Parce que ce sont ses ennemis qui au travers d'une mobilisation comme celle qui a eu lieu, ont réussi à recruter des troupes en grand nombre, trouver une audience considérable en se faisant passer pour des « défenseurs de la liberté », et ont remporté une victoire. Et il ne peut pas être bon pour la classe ouvrière que la droite qui est aussi son adversaire, ait le vent en poupe et se sente forte.

Car la droite qui se moque pas mal des problèmes de l'école, - cela n'est qu'un prétexte pour elle - peut demain se servir de sa force pour autre chose, pour s'attaquer plus directement à la classe ouvrière.

La « querelle scolaire » a été une phase d'un combat qui comporte déjà de nombreuses escarmouches, mené par la droite contre la gauche. En dehors des partisans de l'école confessionnelle, cadres, médecins, paysans, routiers et bien d'autres catégories sociales sont à divers moments entrés en conflit contre le gouvernement et y entreront sans doute encore à nouveau. Tant que la droite était au gouvernement, tous ces gens-là ne défendaient que des intérêts catégoriels. Mais aujourd'hui que la gauche gouverne, et qu'ils se heurtent à elle, leurs mouvements se transforment en combats politiques. Et la gauche au gouvernement fait lever contre elle, et finalement contre la classe ouvrière, des millions de gens partant de la défense d'intérêts les plus divers.

Si ce n'était que contre les Mitterrand, Mauroy, Jospin, que tous ces gens se mobilisaient, ce pourrait être un simple épisode de la démocratie bourgeoise ou de l'histoire électorale de ce pays.

Mais parce que ces politiciens se disent de gauche, et se réclament même de la classe ouvrière, c'est aussi celle-ci qui est visée. Les classes bourgeoises ou petites-bourgeoises sont déjà souvent naturellement hostiles à la classe ouvrière, aujourd'hui elles peuvent la voir derrière le gouvernement.
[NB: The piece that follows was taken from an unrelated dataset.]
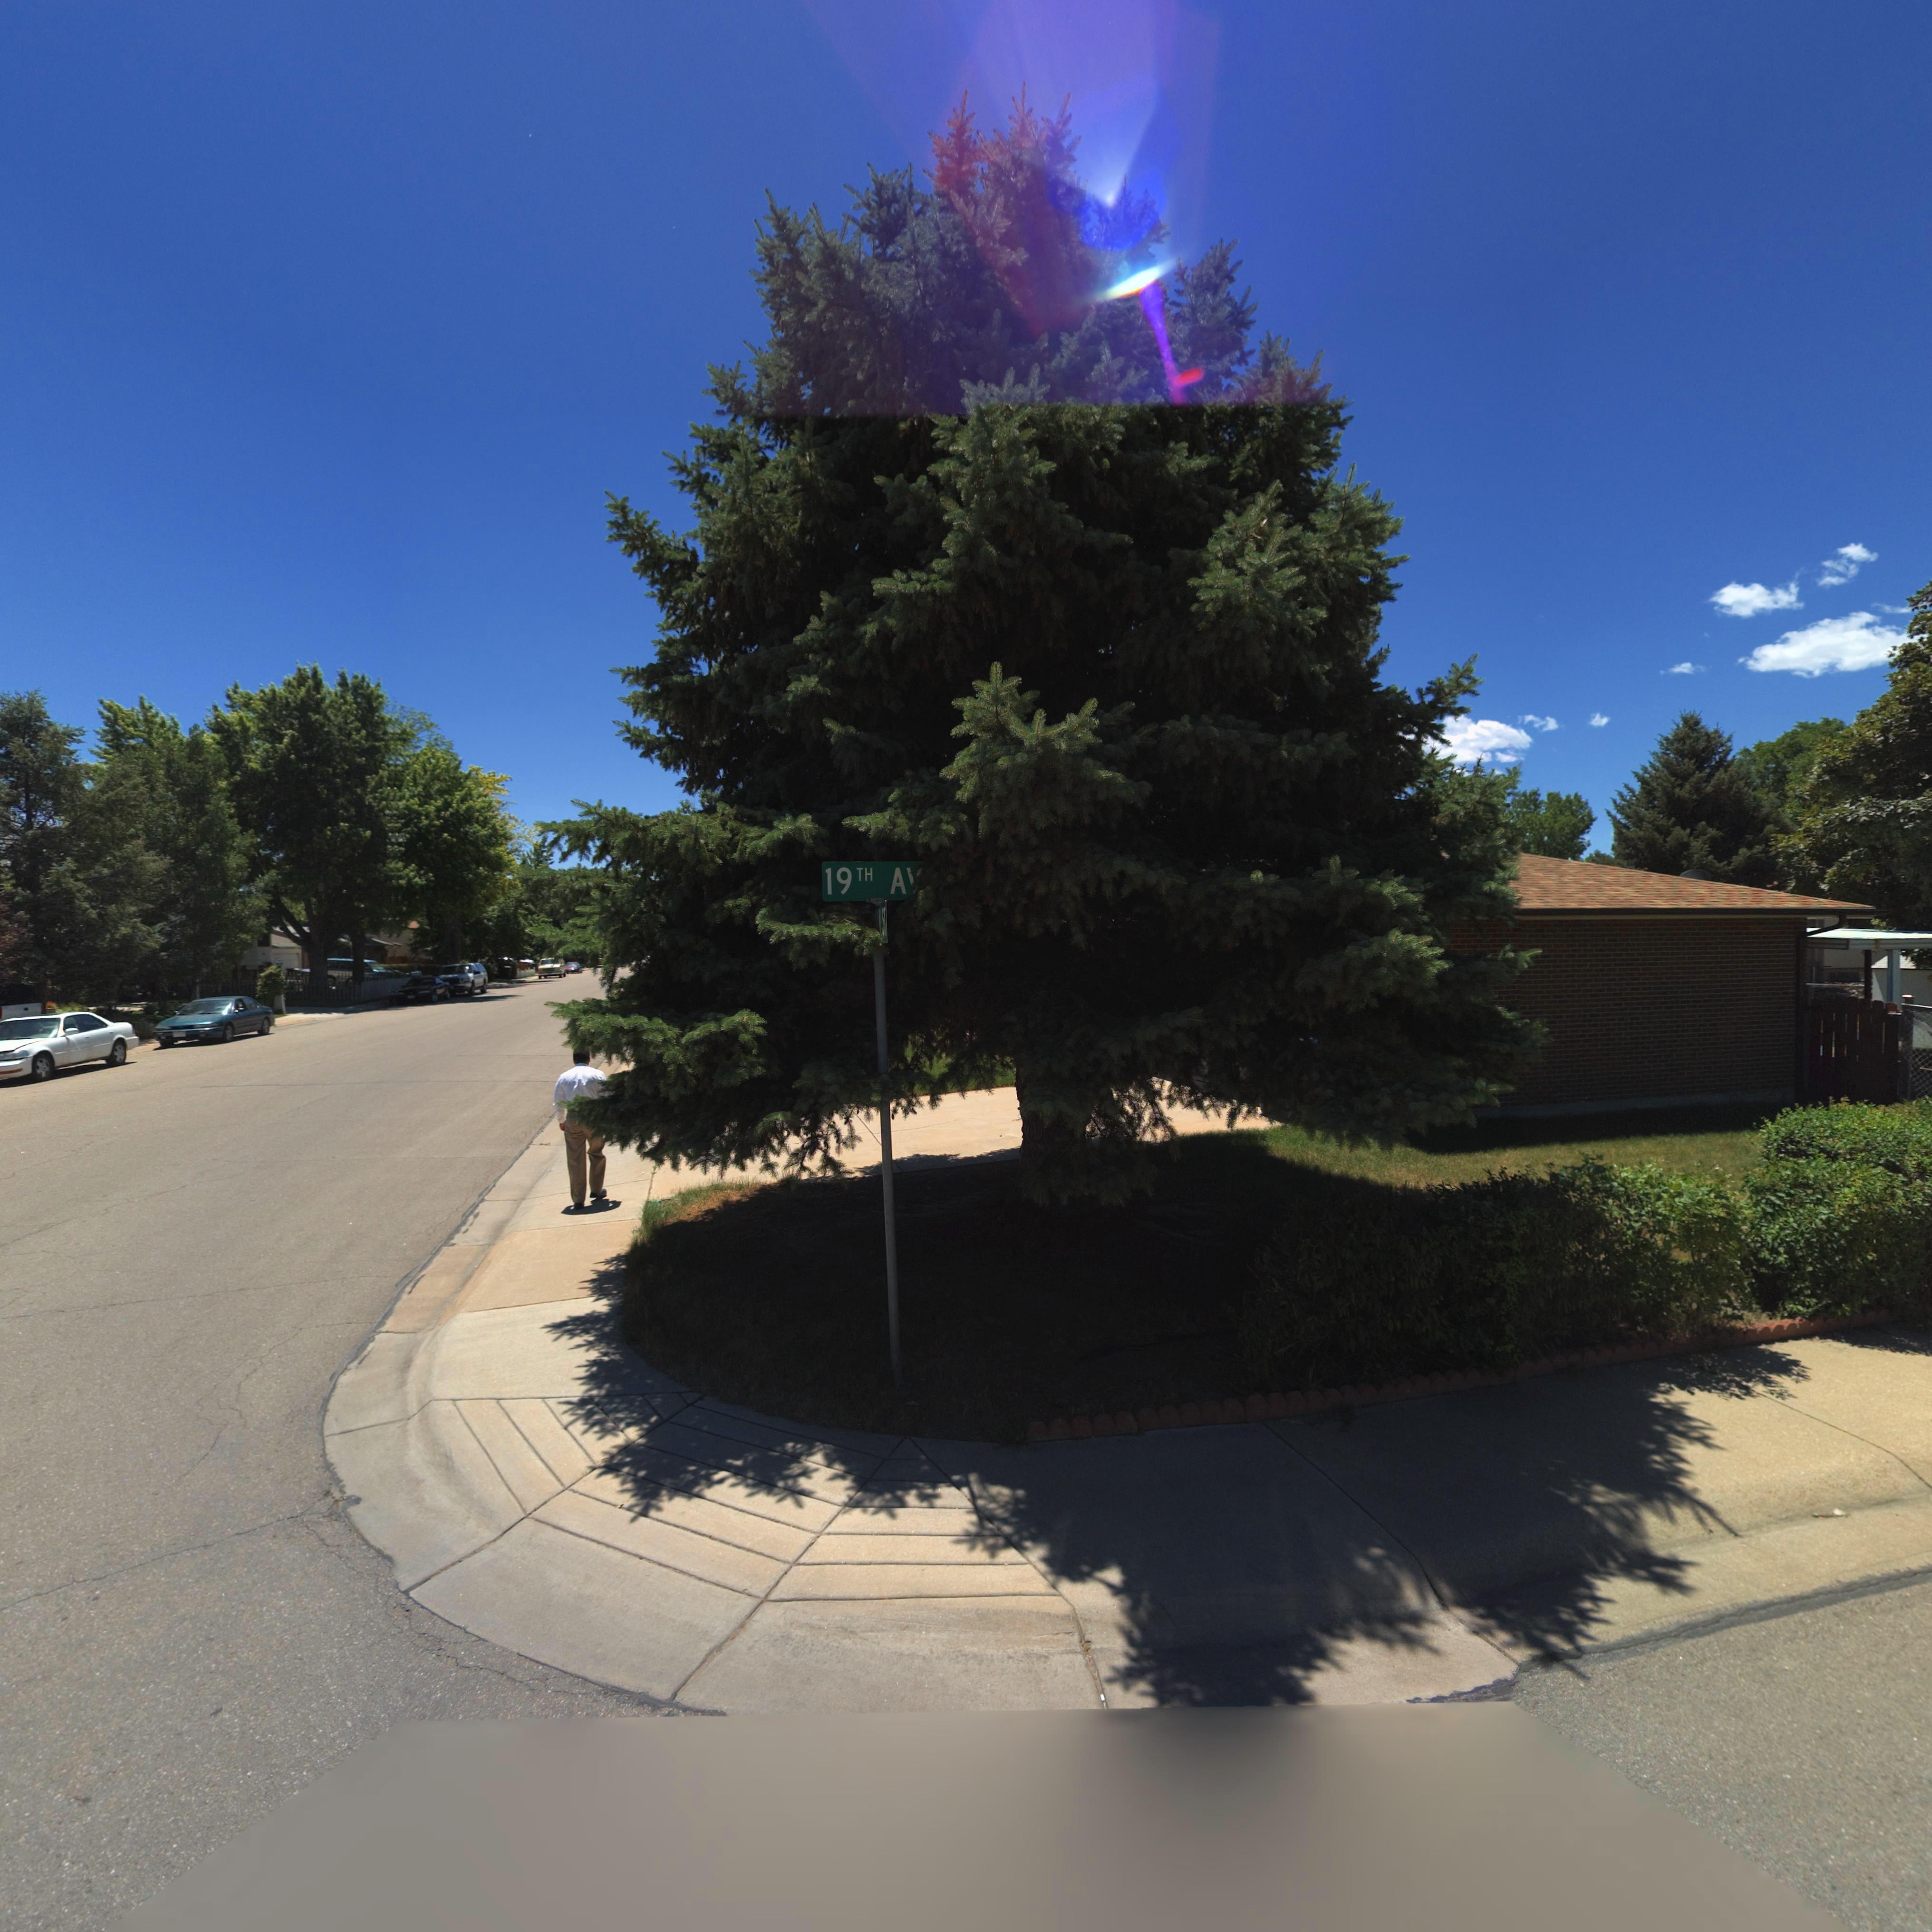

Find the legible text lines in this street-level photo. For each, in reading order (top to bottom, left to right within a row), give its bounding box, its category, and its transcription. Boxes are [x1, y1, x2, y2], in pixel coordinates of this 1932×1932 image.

[824, 867, 925, 895] StreetName: 19TH A*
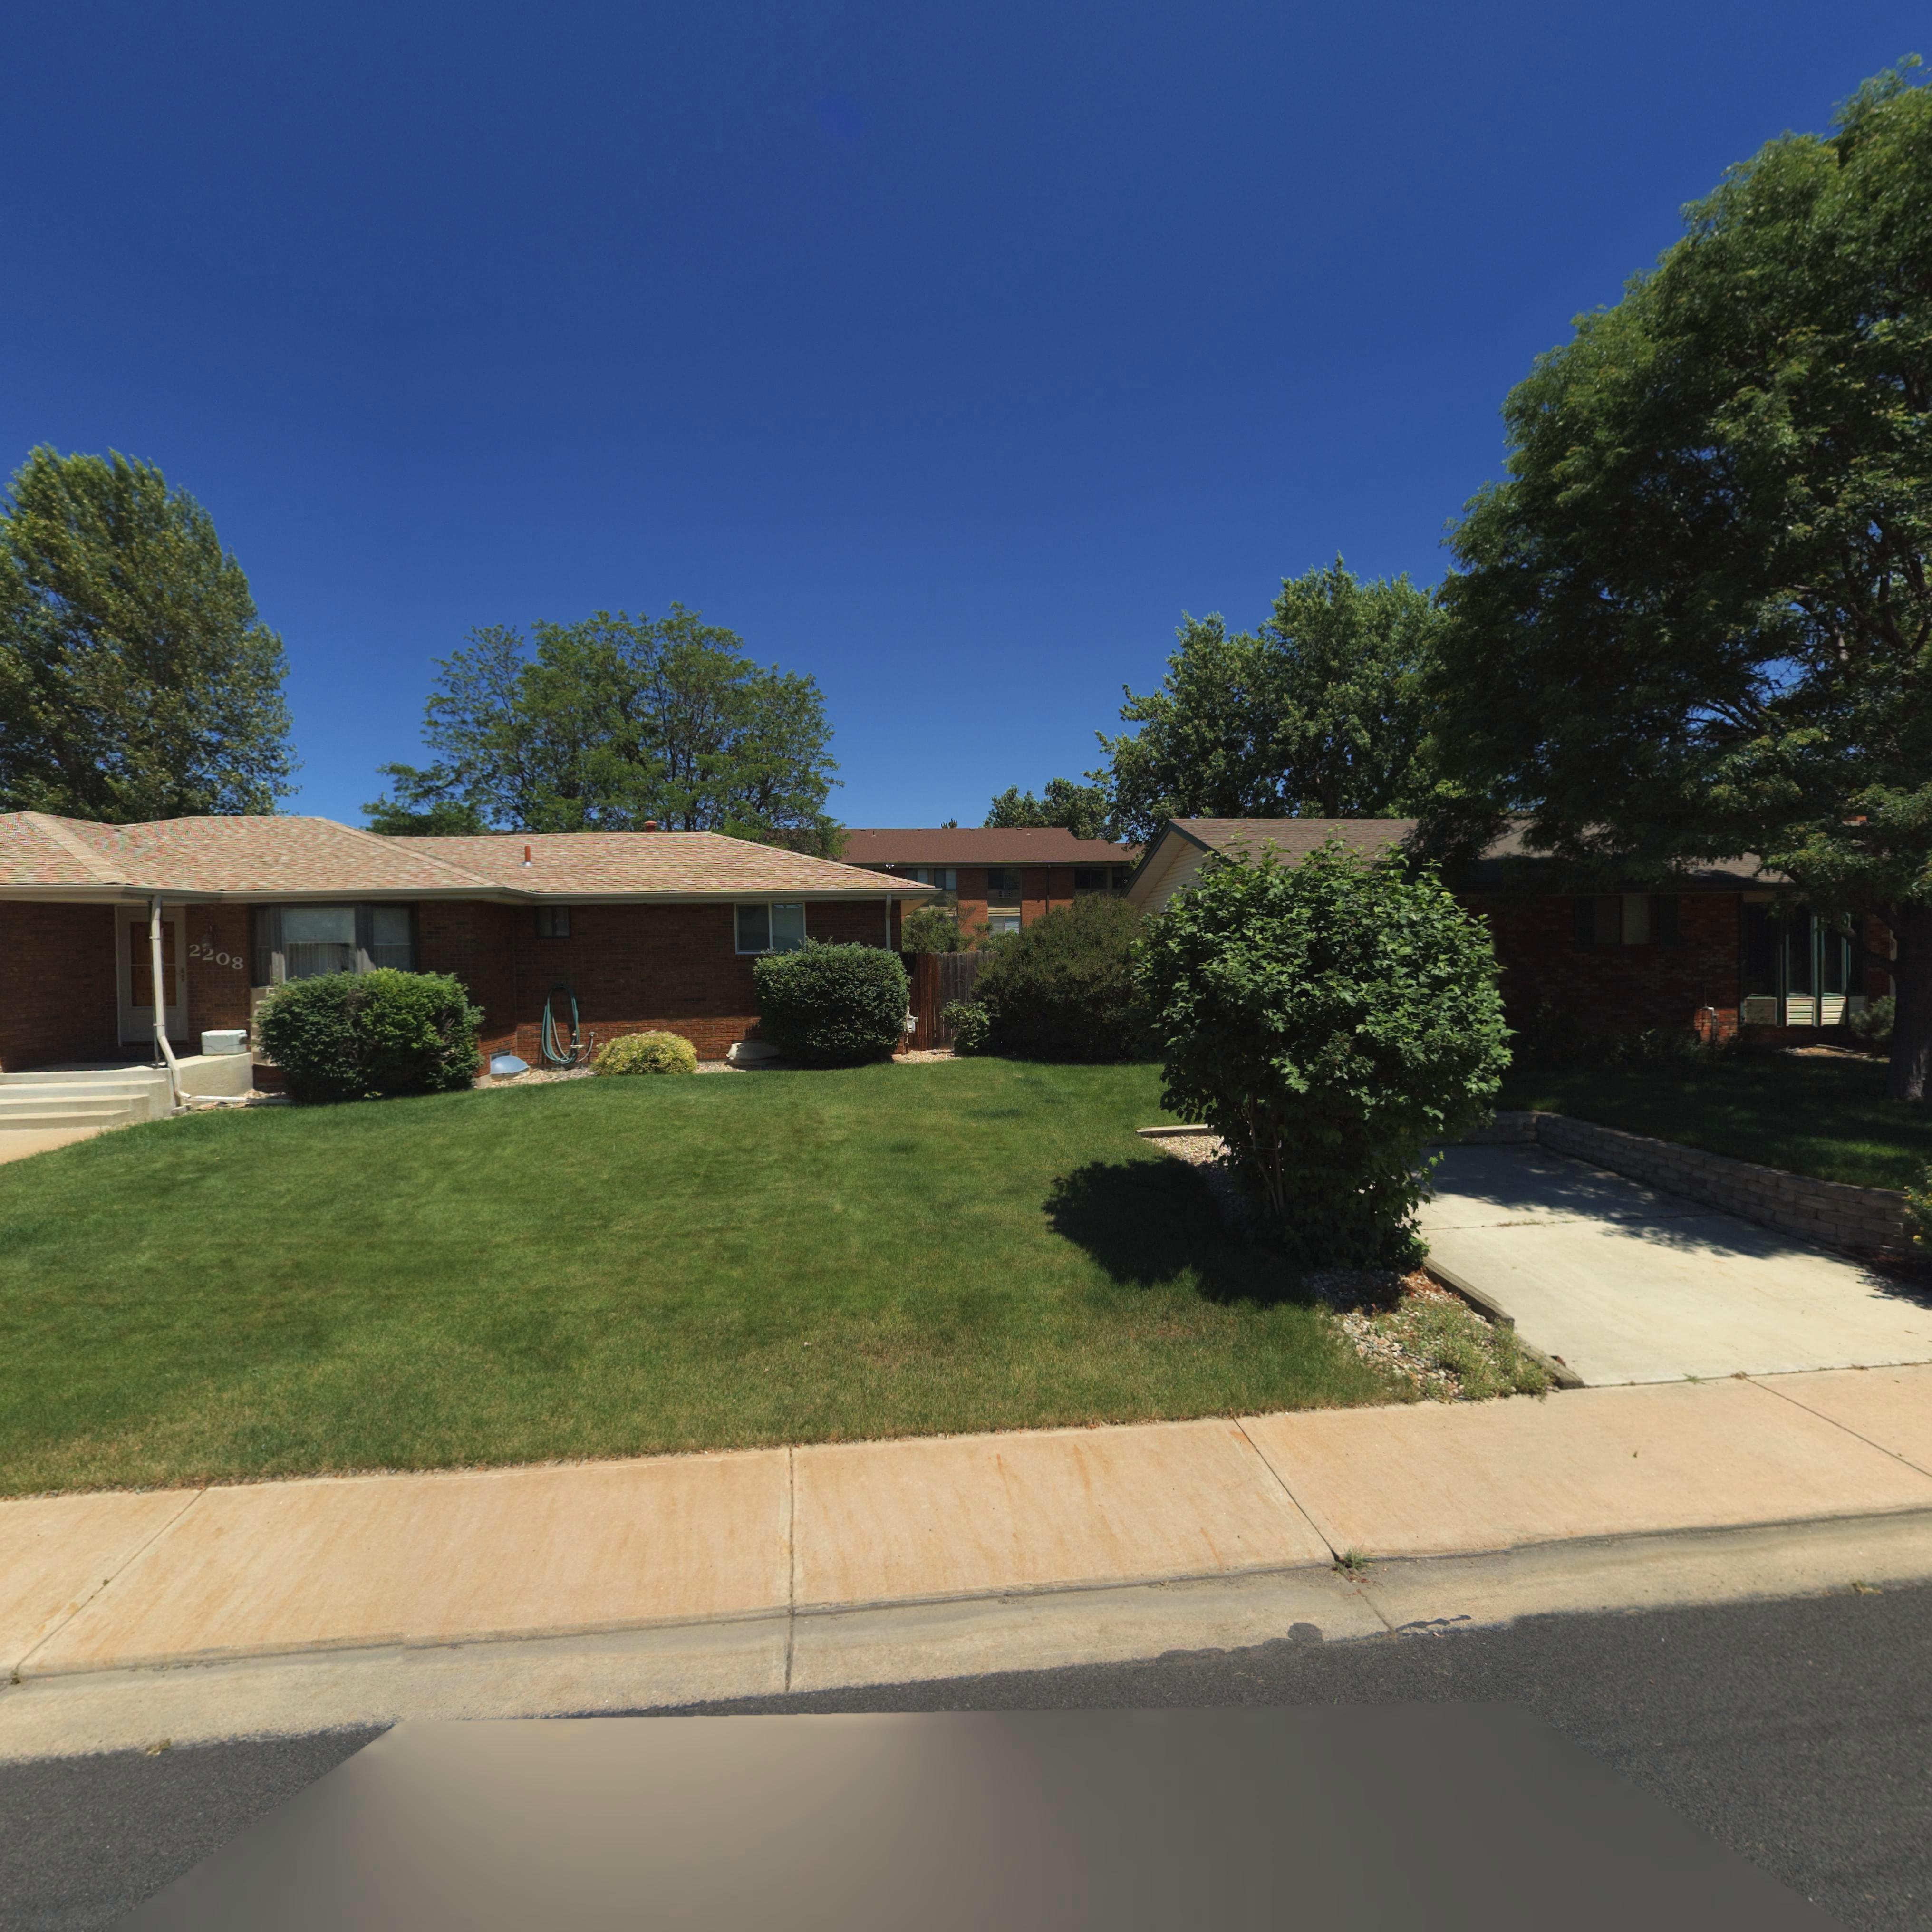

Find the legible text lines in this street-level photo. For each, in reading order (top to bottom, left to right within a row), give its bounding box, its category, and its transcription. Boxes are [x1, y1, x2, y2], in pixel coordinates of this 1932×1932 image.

Les faiblesses de celui-ci peuvent du coup passer aussi pour les faiblesses de la classe ouvrière elle-même, aux yeux de ses ennemis. Et c'est eux que les reculades du gouvernement enhardissent. Reculades qui ne font donc que souligner la nécessité pour les travailleurs de ne pas lier leur sort à ce gouvernement, mais au contraire de s'y opposer résolument et ouvertement.